As always, Hugh Jackman brings his all. This rendition of Logan is a much deeper and comprehensive understanding of the character than ever before. Logan’s aging and depressed state lead to a darker movie than ever before. Like last year’s Deadpool, Logan is the second-wide reals R rated film, and it relishes in the rating. Never have we seen Wolverine’s claws literally tear through people with as much depiction of the blood and gore which that would entail. Limbs are a flying, and unlike Deadpool where the violence was put in for comic effect, here it has the full levity and impact that one would want.

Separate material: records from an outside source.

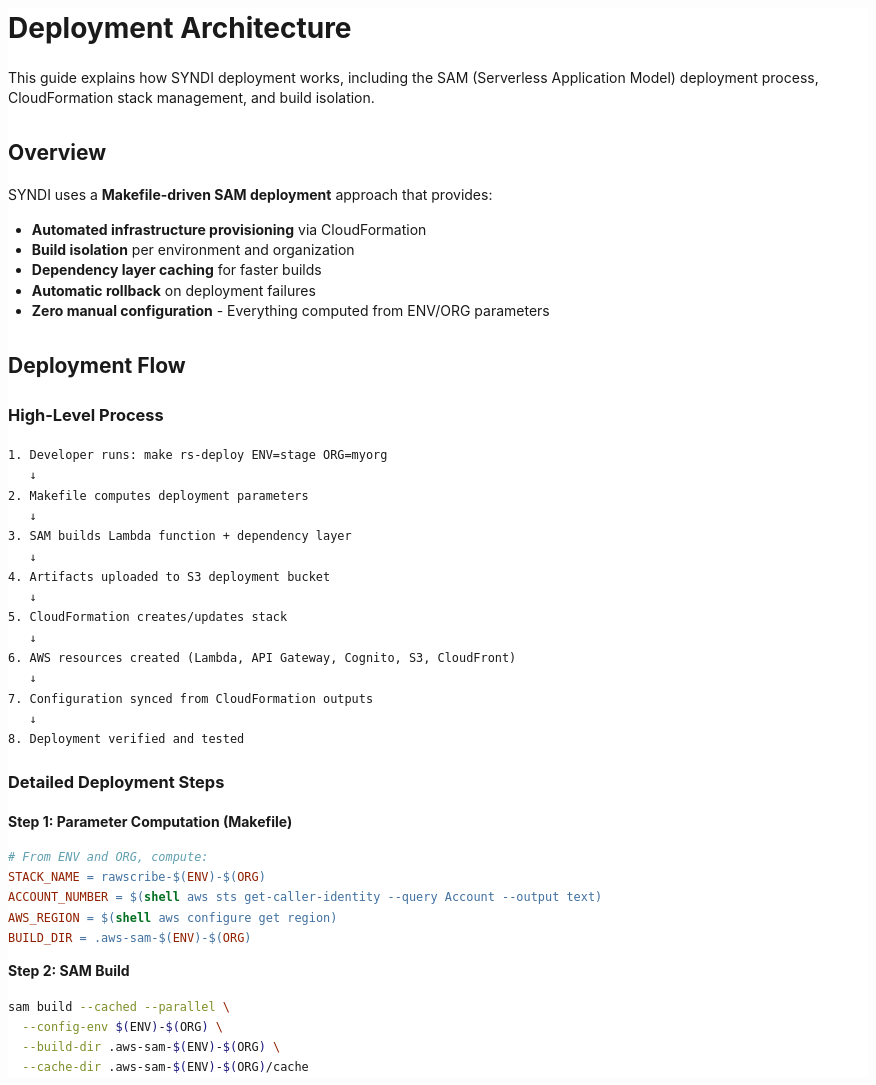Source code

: 

# Deployment Architecture

This guide explains how SYNDI deployment works, including the SAM (Serverless Application Model) deployment process, CloudFormation stack management, and build isolation.

## Overview

SYNDI uses a **Makefile-driven SAM deployment** approach that provides:

- **Automated infrastructure provisioning** via CloudFormation
- **Build isolation** per environment and organization
- **Dependency layer caching** for faster builds
- **Automatic rollback** on deployment failures
- **Zero manual configuration** - Everything computed from ENV/ORG parameters

## Deployment Flow

### High-Level Process

```
1. Developer runs: make rs-deploy ENV=stage ORG=myorg
   ↓
2. Makefile computes deployment parameters
   ↓
3. SAM builds Lambda function + dependency layer
   ↓
4. Artifacts uploaded to S3 deployment bucket
   ↓
5. CloudFormation creates/updates stack
   ↓
6. AWS resources created (Lambda, API Gateway, Cognito, S3, CloudFront)
   ↓
7. Configuration synced from CloudFormation outputs
   ↓
8. Deployment verified and tested
```

### Detailed Deployment Steps

**Step 1: Parameter Computation (Makefile)**
```makefile
# From ENV and ORG, compute:
STACK_NAME = rawscribe-$(ENV)-$(ORG)
ACCOUNT_NUMBER = $(shell aws sts get-caller-identity --query Account --output text)
AWS_REGION = $(shell aws configure get region)
BUILD_DIR = .aws-sam-$(ENV)-$(ORG)
```

**Step 2: SAM Build**
```bash
sam build --cached --parallel \
  --config-env $(ENV)-$(ORG) \
  --build-dir .aws-sam-$(ENV)-$(ORG) \
  --cache-dir .aws-sam-$(ENV)-$(ORG)/cache
```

Performances from everyone are top notch. Dafne Keen holds her own as the young Laura, and Stephen Merchant truly shines outside of his comedic home in Logan. Patrick Stewart may well be the show stealer as the senile Professor X, bringing to the role a new sense of identity and compassion that we have not seen before from Stewart. Boyd Holbrook even holds his own against Jackman as the head of the Transigen forces perusing the mutants as a relentless villain who channels the motivation of the sinister company while maintain a menacing presence on screen. Logan is not the fun mutant clash that was seen in last year’s X-Men: Apocalypse, nor is it the irritant comedy that Deadpool was despite the R rating. On the R rating, seeing Jackman and Laura cut through their pursuers is a brilliant way to put a character we have known for 17 years in a different setting that completely reinvents our perception on him. The claws do not look cartoonish for a second, nor does the blood that splatters all over the screen.

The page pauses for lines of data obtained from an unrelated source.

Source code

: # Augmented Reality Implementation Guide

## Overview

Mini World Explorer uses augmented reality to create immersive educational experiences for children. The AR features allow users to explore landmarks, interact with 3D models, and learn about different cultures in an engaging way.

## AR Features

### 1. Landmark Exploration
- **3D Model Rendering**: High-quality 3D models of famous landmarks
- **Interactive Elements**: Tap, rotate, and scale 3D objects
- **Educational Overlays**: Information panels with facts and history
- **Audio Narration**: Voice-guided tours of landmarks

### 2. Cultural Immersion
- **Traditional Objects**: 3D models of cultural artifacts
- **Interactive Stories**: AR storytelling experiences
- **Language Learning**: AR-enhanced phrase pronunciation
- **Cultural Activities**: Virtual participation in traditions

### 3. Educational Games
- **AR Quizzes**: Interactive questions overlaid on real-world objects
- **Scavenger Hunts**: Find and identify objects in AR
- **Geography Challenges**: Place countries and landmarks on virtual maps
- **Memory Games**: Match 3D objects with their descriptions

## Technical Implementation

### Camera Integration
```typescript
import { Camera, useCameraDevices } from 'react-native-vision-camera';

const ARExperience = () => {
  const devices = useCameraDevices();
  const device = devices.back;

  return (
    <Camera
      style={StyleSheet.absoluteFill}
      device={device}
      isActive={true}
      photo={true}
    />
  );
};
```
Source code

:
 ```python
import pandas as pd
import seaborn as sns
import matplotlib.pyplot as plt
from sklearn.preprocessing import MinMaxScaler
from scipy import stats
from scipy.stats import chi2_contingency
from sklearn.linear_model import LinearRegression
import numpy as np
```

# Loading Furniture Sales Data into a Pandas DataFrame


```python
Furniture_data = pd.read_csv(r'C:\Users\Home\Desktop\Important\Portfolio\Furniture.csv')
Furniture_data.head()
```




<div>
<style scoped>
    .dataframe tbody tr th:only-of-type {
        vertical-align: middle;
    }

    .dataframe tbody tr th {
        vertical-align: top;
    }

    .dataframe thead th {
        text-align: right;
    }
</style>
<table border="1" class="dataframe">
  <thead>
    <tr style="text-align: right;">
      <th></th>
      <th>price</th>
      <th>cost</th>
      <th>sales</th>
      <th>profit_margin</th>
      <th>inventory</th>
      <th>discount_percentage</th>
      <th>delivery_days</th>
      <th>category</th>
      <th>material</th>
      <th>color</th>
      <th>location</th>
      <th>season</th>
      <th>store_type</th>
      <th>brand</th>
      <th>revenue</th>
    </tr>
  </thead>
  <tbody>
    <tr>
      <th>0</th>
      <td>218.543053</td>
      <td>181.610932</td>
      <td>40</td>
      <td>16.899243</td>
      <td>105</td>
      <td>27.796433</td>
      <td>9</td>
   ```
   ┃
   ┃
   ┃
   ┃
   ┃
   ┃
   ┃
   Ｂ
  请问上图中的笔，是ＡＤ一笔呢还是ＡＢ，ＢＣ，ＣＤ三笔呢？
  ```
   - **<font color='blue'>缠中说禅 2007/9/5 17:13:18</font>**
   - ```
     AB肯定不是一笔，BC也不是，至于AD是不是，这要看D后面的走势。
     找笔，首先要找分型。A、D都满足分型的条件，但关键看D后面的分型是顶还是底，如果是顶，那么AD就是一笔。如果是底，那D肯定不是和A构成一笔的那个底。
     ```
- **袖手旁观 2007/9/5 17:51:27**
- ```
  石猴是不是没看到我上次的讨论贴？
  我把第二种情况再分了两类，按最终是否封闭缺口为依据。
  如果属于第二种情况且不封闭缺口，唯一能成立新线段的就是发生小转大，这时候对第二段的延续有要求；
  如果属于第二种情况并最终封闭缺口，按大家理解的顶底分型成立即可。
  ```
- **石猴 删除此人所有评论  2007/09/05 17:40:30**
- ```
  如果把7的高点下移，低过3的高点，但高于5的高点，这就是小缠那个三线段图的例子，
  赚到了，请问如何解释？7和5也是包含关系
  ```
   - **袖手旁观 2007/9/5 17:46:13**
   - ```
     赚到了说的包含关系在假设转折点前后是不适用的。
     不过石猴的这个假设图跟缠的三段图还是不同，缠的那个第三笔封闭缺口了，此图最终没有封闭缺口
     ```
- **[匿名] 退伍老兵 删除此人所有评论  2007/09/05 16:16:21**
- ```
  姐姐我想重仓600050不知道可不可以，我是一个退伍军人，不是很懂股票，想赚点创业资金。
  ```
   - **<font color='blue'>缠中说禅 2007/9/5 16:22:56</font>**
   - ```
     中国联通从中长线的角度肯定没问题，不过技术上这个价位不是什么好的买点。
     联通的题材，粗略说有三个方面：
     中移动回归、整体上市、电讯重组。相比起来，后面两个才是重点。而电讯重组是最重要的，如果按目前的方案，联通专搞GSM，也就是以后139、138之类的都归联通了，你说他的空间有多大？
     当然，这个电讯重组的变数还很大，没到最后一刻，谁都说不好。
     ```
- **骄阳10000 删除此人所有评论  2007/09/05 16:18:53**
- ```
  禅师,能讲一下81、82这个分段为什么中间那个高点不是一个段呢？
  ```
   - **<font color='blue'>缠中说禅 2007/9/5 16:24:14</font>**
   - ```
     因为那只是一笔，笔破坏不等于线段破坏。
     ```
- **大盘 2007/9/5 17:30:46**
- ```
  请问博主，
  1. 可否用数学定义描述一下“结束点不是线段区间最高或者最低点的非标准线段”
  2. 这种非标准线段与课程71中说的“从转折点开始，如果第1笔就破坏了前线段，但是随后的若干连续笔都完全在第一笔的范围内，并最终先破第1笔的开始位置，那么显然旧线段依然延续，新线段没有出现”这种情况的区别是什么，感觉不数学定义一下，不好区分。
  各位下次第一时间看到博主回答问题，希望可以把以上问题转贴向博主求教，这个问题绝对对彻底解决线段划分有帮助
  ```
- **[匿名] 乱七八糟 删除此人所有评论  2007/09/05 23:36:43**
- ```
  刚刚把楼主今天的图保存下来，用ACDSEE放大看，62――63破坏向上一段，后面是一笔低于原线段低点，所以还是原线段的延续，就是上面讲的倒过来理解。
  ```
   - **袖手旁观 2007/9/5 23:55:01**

One of the best parts of Logan is Mangold subtly putting in elements that suggest a very realistic sci-fi future that is not too farfetched. Set in 2029, the landscape is not too unlike the real world, yet components like automated trucking containers on wheels with no drivers, as well as commentary on the corporate farming industry. An entire subplot is a family farmer defending his corn farm from the muscle of a large corn syrup producer that neighbors and shares the water supply, leading to unethical cut offs that are very reminiscent of the Monsanto phenomena to monopolize the market. Even drones are heavily utilized for surveillance, as well as Google Glass like glasses. These subtle elements represent the best of sci-fi: saying something meaningful about modern society while adding in the fantastic sense, yet Logan is not too over the top making it more believable, in an analogous way to the subtle sci-fi elements of Children of Men.
While there are rumors that Jackman may appear in a future Deadpool movie, if this is the last appearance of Hugh as Logan, he has earned this retirement in a film that may well be the best of the genre.